Le mercredi 18 décembre 2019 à 18h, des manifestations monstres ont eu lieu partout en Pologne contre le projet de loi sur la réforme des tribunaux. Des organisations de magistrats, la Fondation Helsinki pour les droits de l'Homme et le Comité de défense de la démocratie (KOD, opposition) ont appelé à manifester le mercredi 18 décembre à 18h devant le parlement à Varsovie et devant les tribunaux dans une centaine de villes polonaises.
Qu’en est-il exactement de ce projet de loi ?
Le 19 novembre 2019, la Cour de Justice de l’Union Européenne (CJUE) a rendu sa décision concernant les questions posées par la Cour Suprême polonaise. Elle a jugé que la Cour Suprême polonaise devait examiner l'indépendance de la nouvelle Chambre Disciplinaire afin de déterminer si elle pouvait reconnaître des litiges concernant le départ à la retraite des juges de la Cour Suprême. Le 5 décembre, la Chambre du travail et de la sécurité sociale de la Cour Suprême a rendu un arrêté dans lequel, citant la décision de la CJUE du 19 novembre, elle a constaté, entre autres, que le nouveau Conseil National de la Magistrature (KRS) ne fournissait pas de garanties suffisantes d'indépendance vis-à-vis des pouvoirs législatif et exécutif, la Chambre Disciplinaire n’étant pas selon elle une juridiction au sens du droit de l'Union Européenne ni du droit national.

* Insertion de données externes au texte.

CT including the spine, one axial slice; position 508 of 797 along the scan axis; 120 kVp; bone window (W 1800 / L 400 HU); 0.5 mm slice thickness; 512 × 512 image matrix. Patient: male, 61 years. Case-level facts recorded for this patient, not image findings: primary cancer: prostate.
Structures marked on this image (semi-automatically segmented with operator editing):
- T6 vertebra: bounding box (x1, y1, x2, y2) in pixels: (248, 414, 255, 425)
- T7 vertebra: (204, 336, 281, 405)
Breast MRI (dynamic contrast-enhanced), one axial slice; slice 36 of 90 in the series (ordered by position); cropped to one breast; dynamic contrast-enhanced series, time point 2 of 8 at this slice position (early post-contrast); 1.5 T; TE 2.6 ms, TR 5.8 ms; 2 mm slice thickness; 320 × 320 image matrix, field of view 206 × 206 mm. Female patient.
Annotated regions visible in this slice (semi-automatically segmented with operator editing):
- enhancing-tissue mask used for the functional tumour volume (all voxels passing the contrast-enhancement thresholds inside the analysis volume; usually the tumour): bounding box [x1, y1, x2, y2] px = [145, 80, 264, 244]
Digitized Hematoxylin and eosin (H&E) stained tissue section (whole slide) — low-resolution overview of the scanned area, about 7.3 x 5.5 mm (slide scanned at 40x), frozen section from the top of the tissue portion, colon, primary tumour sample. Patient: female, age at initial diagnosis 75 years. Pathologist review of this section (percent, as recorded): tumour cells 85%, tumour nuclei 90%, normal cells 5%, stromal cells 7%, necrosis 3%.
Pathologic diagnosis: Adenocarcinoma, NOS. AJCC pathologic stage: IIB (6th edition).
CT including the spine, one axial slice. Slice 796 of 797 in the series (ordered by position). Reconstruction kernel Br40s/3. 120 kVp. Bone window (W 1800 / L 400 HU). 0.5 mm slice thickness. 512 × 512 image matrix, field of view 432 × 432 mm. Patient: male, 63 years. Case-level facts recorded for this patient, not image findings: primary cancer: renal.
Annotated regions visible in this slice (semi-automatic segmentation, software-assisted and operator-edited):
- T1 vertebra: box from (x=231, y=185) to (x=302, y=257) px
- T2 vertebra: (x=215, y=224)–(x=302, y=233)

Le 12 décembre, des députés du parti majoritaire au pouvoir Droit et Justice (PiS) ont alors présenté un projet de modification des lois sur la structure des tribunaux communs et de la Cour Suprême, un projet qui prévoit notamment la « possibilité de révoquer des juges qui se permettraient de contester le Conseil National de la Magistrature ». Le projet de loi interdit également aux autorités judiciaires « d'adopter des résolutions exprimant l'hostilité envers d'autres autorités ». Ainsi, avec ce nouveau projet de loi, un juge remettant en cause la légalité de la nomination d’un autre juge pourrait tout simplement être révoqué. Mais il pourrait l’être également en cas de contestation par exemple du gouvernement ou simplement si l’on estime qu’il a des activités à caractère politique…
Qu’en pensent l’opposition et la majorité ?
Pour l’opposition, le projet est assez clair. Il s’agirait tout simplement d’empêcher tout magistrat d’exprimer sa défiance par rapport au pouvoir en place, en gros, de museler la justice. Pour Danuta Przywara, présidente de la Fondation Helsinki en Pologne, la promulgation de ce texte signifierait « la fin de la séparation des pouvoirs et le retour au pouvoir unique que nous avons connu à l'époque de la Pologne communiste ».
Pour la majorité, cette loi permettrait d’éviter le chaos dans le système judiciaire polonais.
Qu’en pense l’opinion ?
Plus de la moitié des Polonais interrogés (51%) pensent que les juges sont moins indépendants après les réformes déjà introduites par le PiS (Parti Droit et Justice) contre 19% qui pensent le contraire et 30% sans opinion - selon l'enquête téléphonique Kantar pour "Fakty" TVN et TVN24 réalisée les 17 et 18 décembre 2019 auprès d'un échantillon représentatif de 1.003 Polonais de plus de 18 ans.
Les personnes sondées ont également été interrogées sur la manière dont elles évaluaient l'efficacité des tribunaux après les réformes. Dans cette même enquête téléphonique menée par Kantar pour "Fakty" sur TVN et TVN24, les sondés ont dû répondre à la question suivante: « Comment évaluez-vous le fonctionnement des tribunaux en Pologne après les réformes du PiS? ». 49% ont choisi la réponse « les tribunaux sont moins efficaces ». 17% pensent le contraire. 34% ont choisi l'option «Je ne sais pas / difficile à dire».